- [YOUR INSTRUCTIONS]:
From the records below, copy each line that has the word "brown" in it.

*** RECORDS FOR THE EXERCISE ***

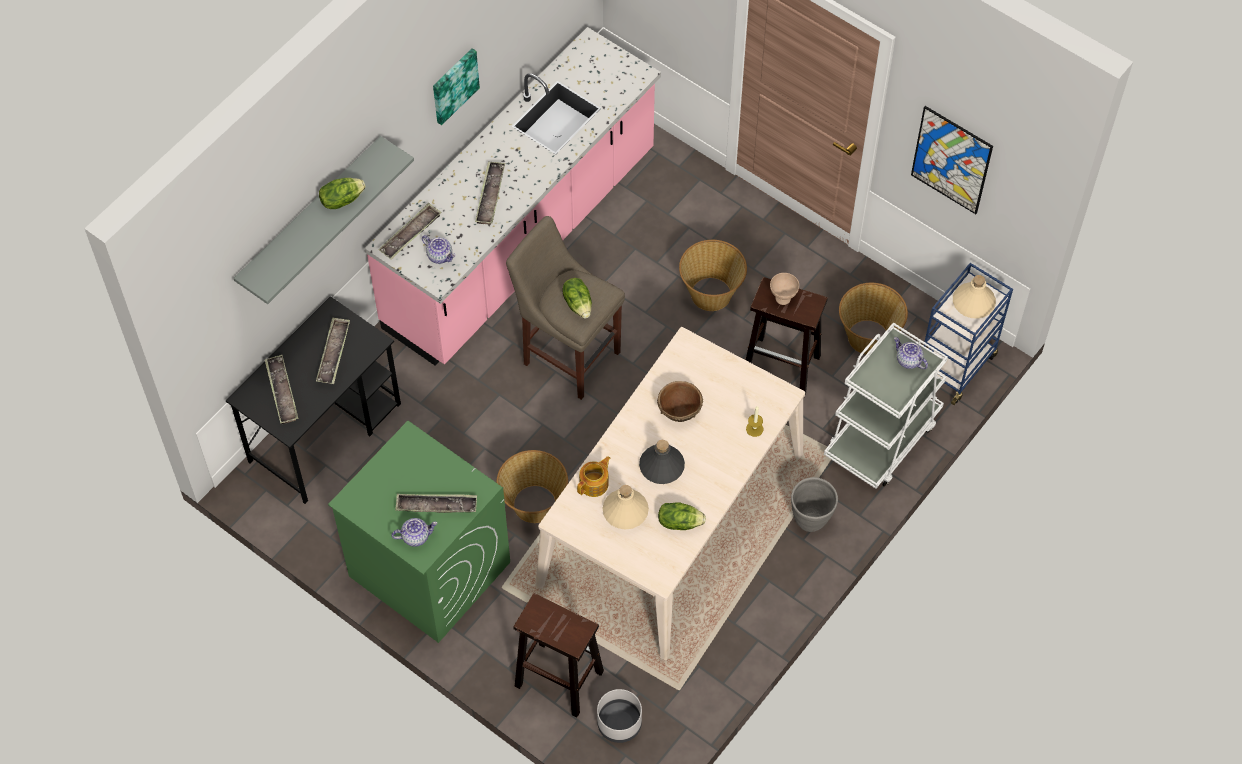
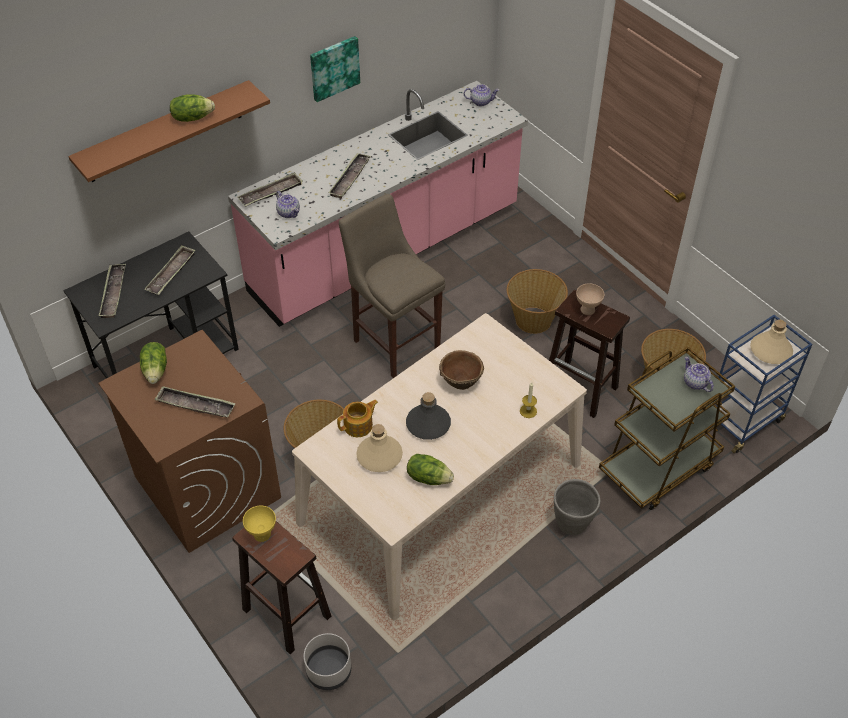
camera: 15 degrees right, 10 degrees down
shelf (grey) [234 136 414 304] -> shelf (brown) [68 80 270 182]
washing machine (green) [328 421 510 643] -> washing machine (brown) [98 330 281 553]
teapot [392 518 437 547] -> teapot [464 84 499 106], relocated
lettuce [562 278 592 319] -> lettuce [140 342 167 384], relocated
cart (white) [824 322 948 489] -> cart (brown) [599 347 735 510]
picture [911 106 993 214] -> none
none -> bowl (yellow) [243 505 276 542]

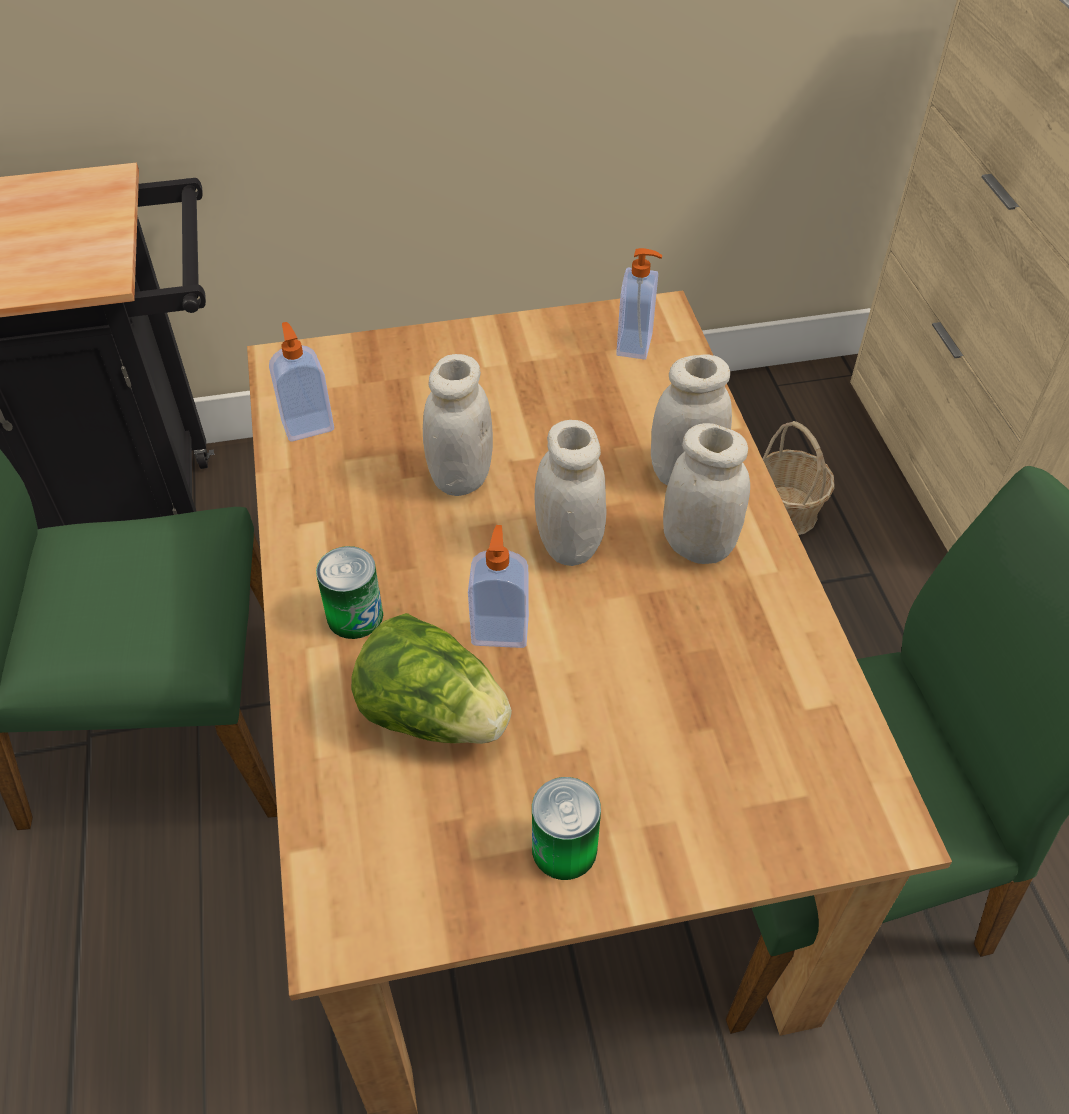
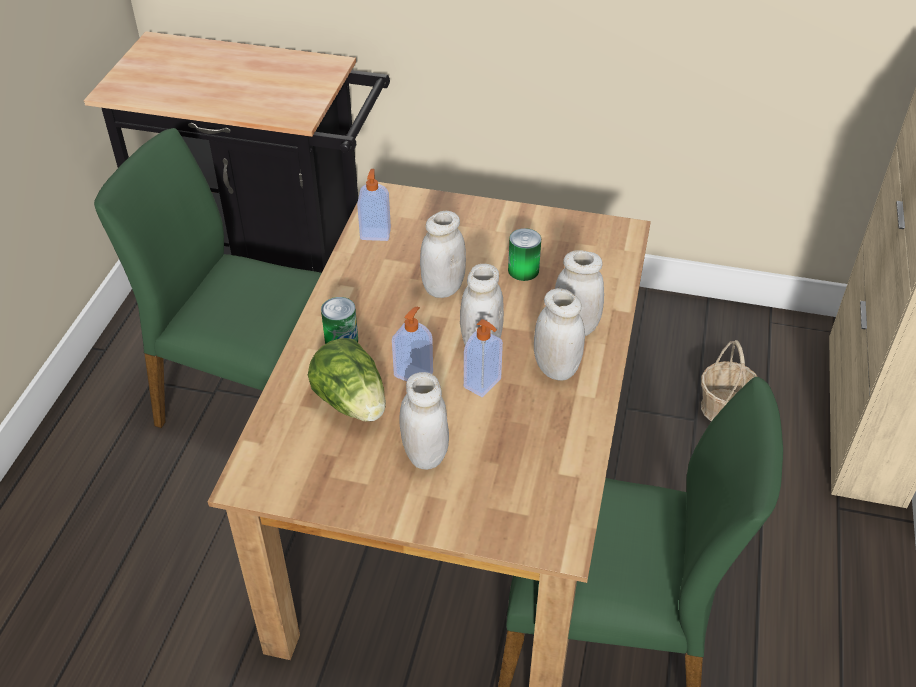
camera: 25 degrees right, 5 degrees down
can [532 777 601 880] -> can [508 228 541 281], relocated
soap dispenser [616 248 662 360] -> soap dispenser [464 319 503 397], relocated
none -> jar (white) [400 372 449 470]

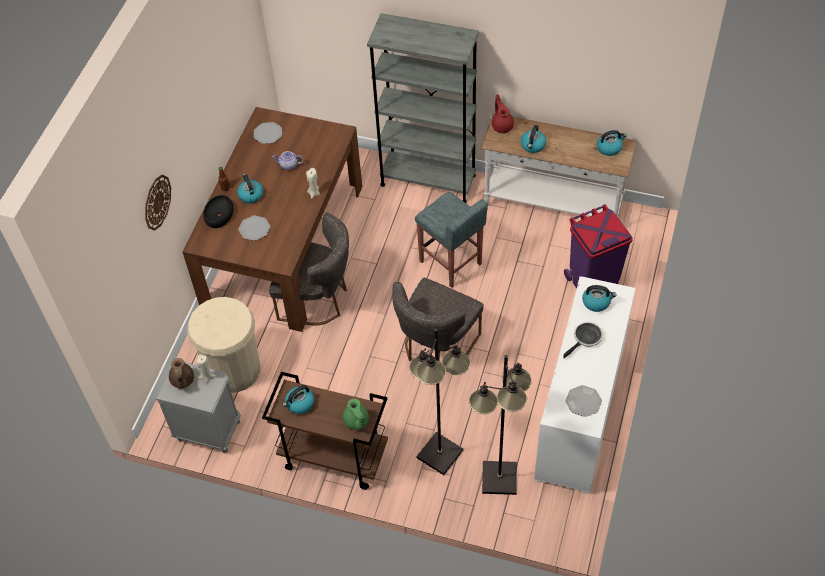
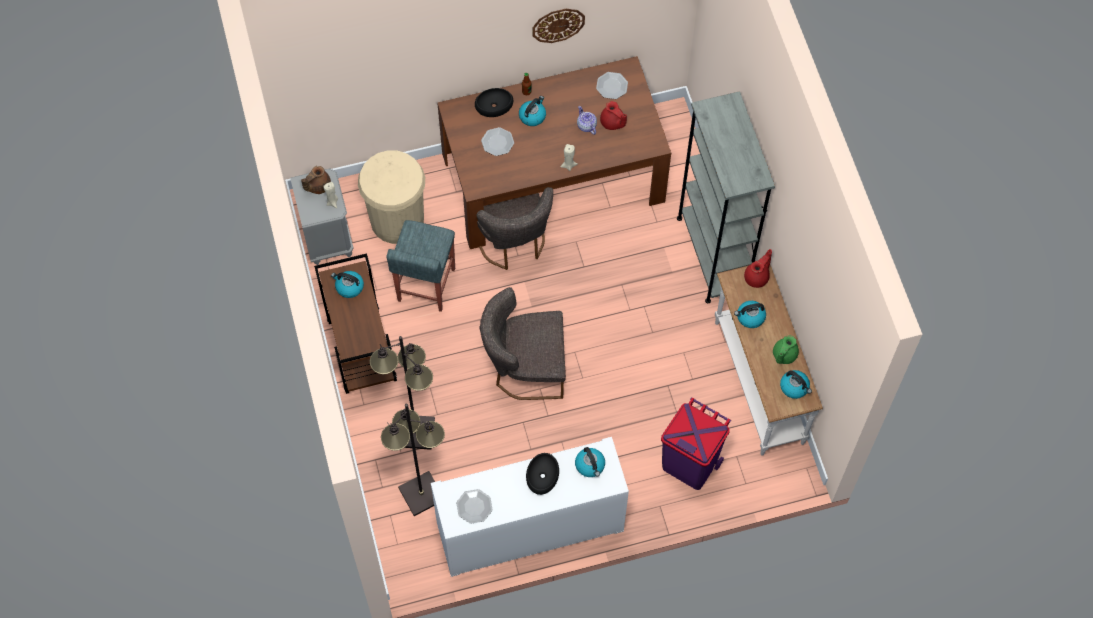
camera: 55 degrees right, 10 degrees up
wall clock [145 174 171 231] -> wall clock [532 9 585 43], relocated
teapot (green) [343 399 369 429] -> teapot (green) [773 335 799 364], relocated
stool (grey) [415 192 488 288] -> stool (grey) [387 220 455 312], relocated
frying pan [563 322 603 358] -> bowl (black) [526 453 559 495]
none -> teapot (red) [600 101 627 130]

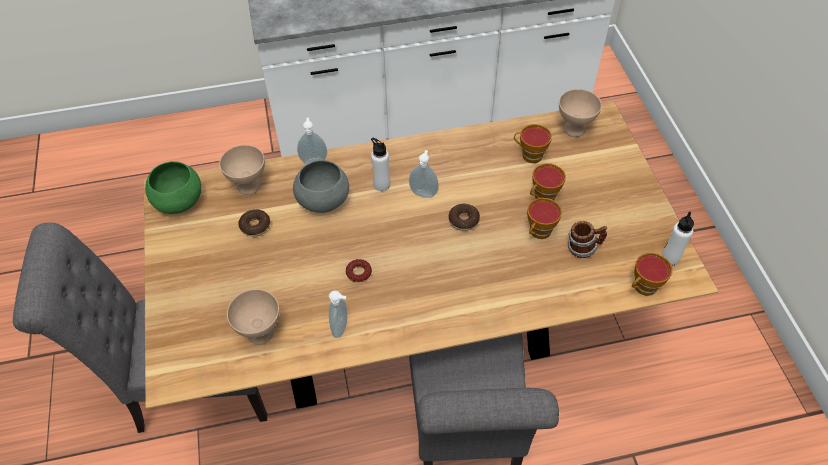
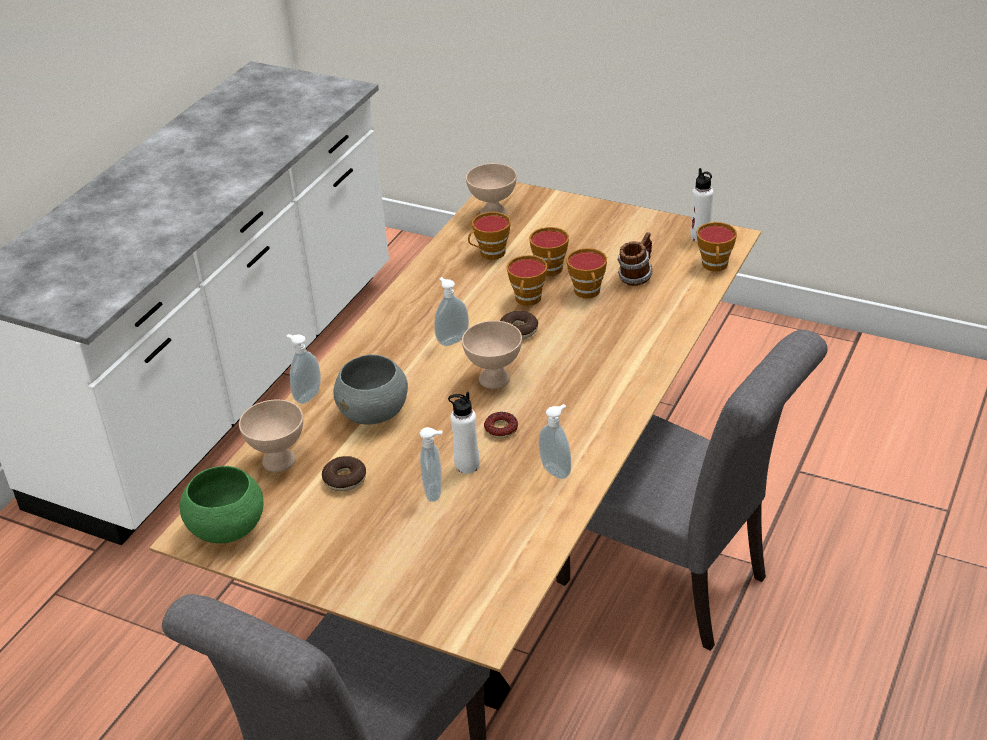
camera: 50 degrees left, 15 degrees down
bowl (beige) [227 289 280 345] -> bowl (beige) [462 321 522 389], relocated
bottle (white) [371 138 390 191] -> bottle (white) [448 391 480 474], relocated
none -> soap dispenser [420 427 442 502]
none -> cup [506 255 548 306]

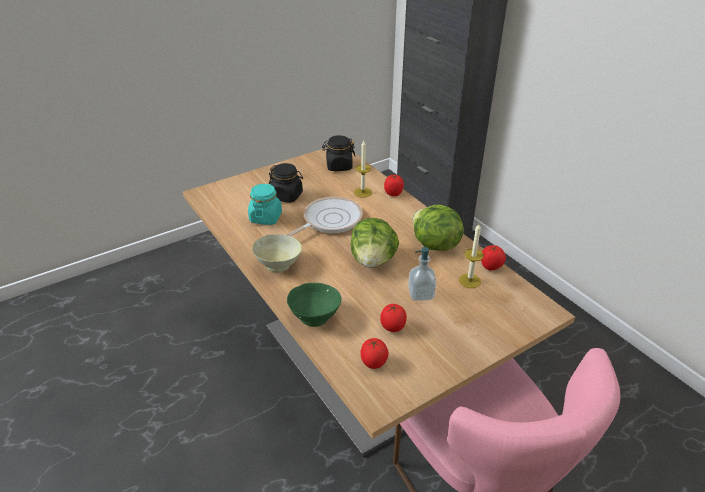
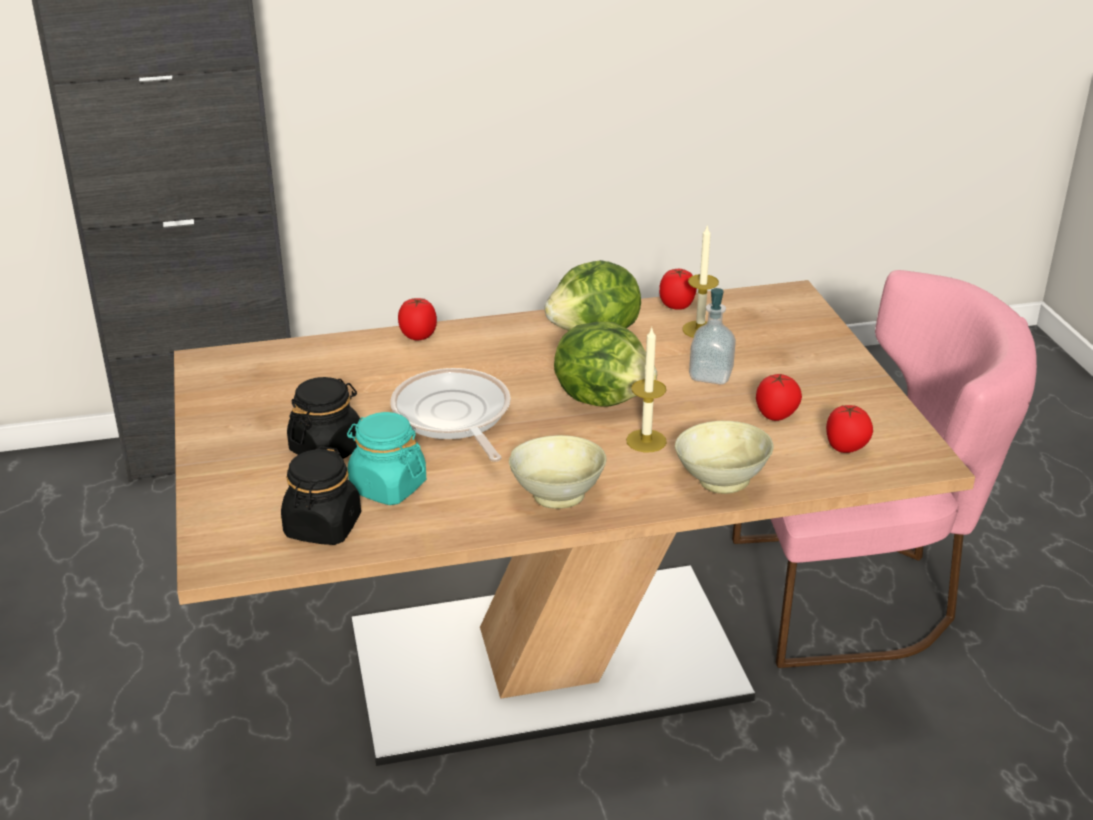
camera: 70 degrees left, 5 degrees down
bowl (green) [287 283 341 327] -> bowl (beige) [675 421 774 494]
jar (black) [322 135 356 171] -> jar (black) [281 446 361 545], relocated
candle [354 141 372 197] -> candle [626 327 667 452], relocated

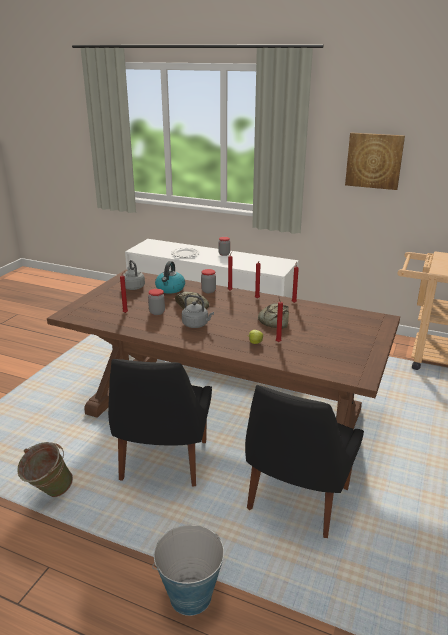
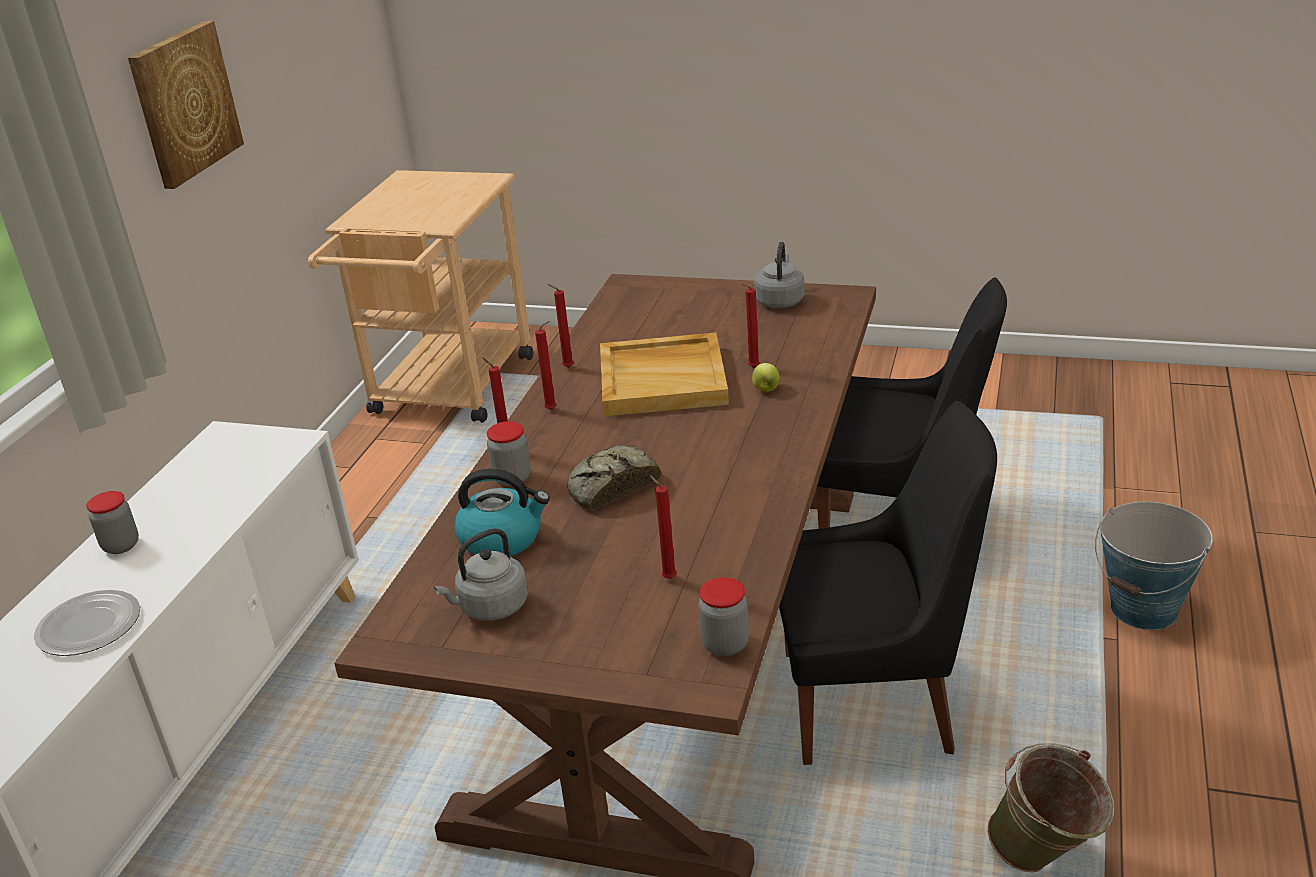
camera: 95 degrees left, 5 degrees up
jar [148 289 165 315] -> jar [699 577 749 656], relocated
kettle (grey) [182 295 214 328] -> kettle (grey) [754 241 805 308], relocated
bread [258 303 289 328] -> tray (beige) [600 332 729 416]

*** End of RECORDS FOR THE EXERCISE ***

- [ANSWER TO THIS PROBLEM]:
shelf (grey) [234 136 414 304] -> shelf (brown) [68 80 270 182]
washing machine (green) [328 421 510 643] -> washing machine (brown) [98 330 281 553]
cart (white) [824 322 948 489] -> cart (brown) [599 347 735 510]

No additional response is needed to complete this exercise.